** Opening DATA LISTING block **

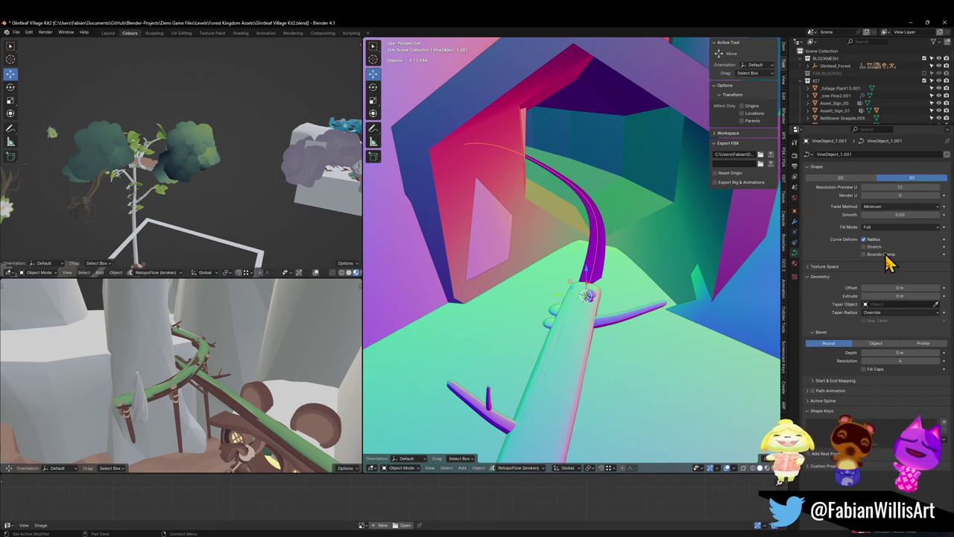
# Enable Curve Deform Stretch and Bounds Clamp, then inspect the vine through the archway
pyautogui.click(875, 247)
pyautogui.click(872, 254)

** Closing DATA LISTING block **
** Opening DATA LISTING block **

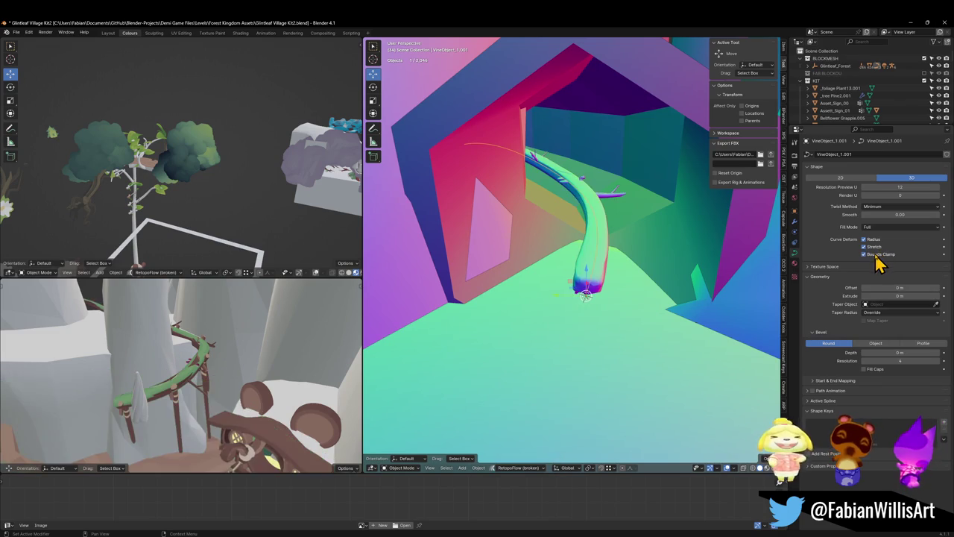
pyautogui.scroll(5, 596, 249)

** Closing DATA LISTING block **
** Opening DATA LISTING block **

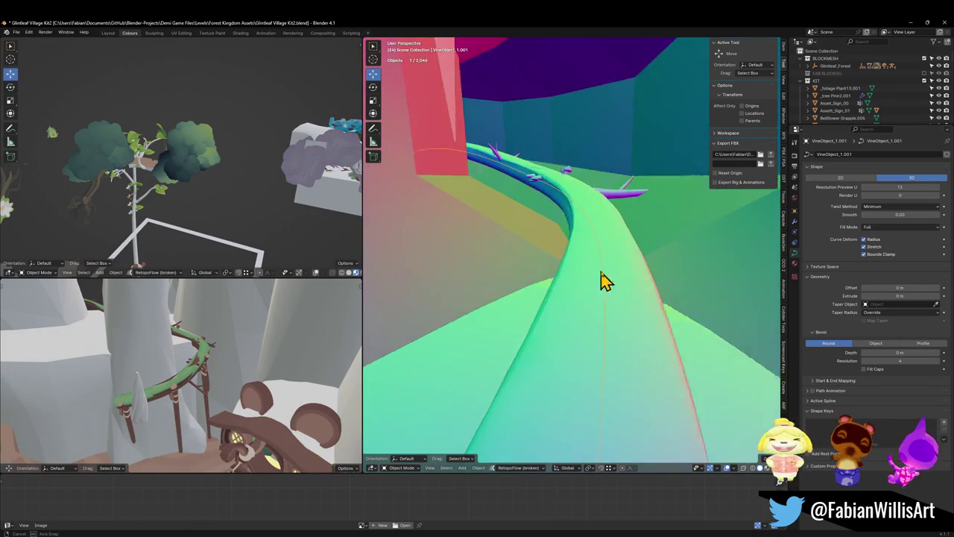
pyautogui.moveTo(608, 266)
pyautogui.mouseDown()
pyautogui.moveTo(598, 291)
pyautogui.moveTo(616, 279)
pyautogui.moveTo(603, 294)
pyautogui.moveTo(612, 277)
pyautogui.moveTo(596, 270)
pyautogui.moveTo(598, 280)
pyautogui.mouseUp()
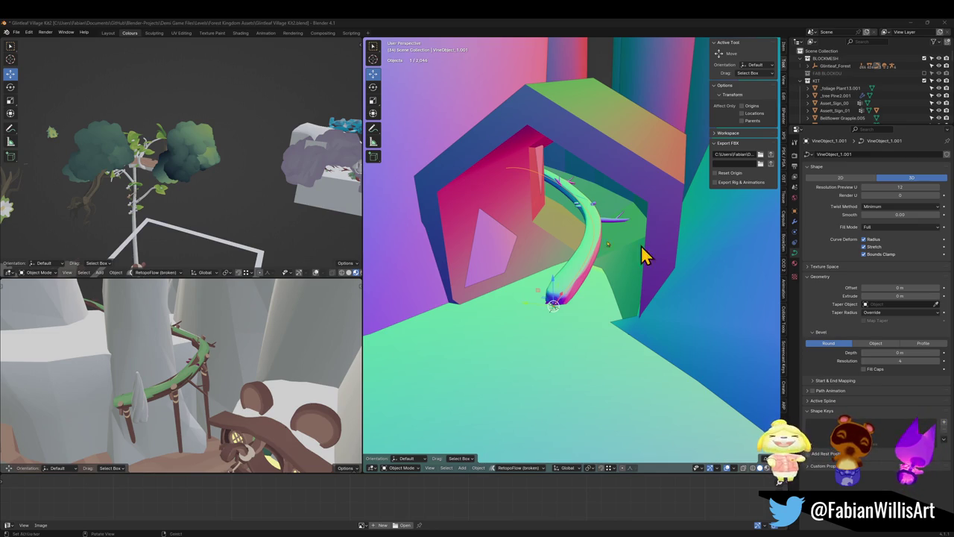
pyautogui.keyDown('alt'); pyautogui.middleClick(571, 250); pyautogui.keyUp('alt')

** Closing DATA LISTING block **

> [ABOUT THIS EXERCISE]: In the listing above, find the line containing "# Enable Curve" and the line containing "pyautogui.click(872, 254)". Output them and every line between, exactly, and nothing else.

> [RESULT OF THE EXERCISE]:
# Enable Curve Deform Stretch and Bounds Clamp, then inspect the vine through the archway
pyautogui.click(875, 247)
pyautogui.click(872, 254)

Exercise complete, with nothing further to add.